Le boulevard est encore amateur de petits scandales mondains pimentés de vague snobisme et de quelques aventures de mœurs tout autres que mondaines. C’est encore plus près de l’entendement bourgeois que les aventures d’Ascalona[1], et on y risque moins de s’apercevoir que si on a soif de raclées napolitaines, on n’a pas du tout la connaissance de son histoire d’Italie. Mme Baringhel, ancienne provinciale déniaisée par Jean Lorrain lui-même, se secoue au milieu de ses pérégrinations dans les villes chaudes comme une petite folle dans une stalle du Nouveau-Cirque2. Elle boit de l’absinthe, cueille des iris noirs, et fanfreluche dans les meilleures maisons absolument comme… dans un fauteuil. Naples, Alger, Tunis, les bords de toutes les mers, et les cancans de toutes les fêtes, elle a tout dans sa poche et elle est d’une philosophie touchante au sujet des mœurs de la ville et des villégiatures. Beaucoup trop d’esprit, naturellement, pour que ce soit lisible, dans le mauvais sens du mot, mais encore plus de réclames, hélas ! pour que ce soit littéraire dans le bon sens de ce gros adjectif. D’ailleurs, c’est peut-être l’éditeur qui les y a ajoutées ! Jean Lorrain, en outre, nous annonce : le Jardin des complices3. Voilà une autre réclame (avances sur litres, valeur de tout repos !) que je trouve adorable ! Qu’on se la passe, hein ! C’est du Lorrain de derrière les fagots !
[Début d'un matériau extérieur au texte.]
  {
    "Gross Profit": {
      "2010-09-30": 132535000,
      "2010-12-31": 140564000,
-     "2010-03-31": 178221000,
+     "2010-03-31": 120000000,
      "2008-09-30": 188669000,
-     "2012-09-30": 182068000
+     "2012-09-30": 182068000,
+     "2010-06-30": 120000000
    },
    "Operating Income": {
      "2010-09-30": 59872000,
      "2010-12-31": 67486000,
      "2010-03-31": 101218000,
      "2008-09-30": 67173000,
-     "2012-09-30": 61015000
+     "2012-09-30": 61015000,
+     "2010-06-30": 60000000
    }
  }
Dédicace à Robert de Montesquiou

  1. « Le beau bandit Ascalona » est un des personnages du roman d’Hugues Rebell La Camorra, chroniqué précédemment.

  2. Le Nouveau cirque, construit en 1886 se trouvait au 251 rue Saint-Honoré et traversait jusqu’à la rue du Mont-Thabor. Il a été détruit en 1926.

  3. Il s’agit d’un clin d’œil à la brouille qui opposait alors Jean Lorrain et Octave Mirbeau. Lire à ce propos Samuel Lair : « Rachilde et ses “Mercuriales” »

Histoires de masques (Ollendorff)

Mercure de juillet 1900, page 214

Quelques-uns des plus jolis contes de Lorrain sous une couverture bleu tendre où l’on voit le masque de De Max effleurant celui de Maurice Barrès déguisé en bandeaux à la vierge.

Qu’on ne se méprenne pas : ce recueil ne comprend aucune illustration.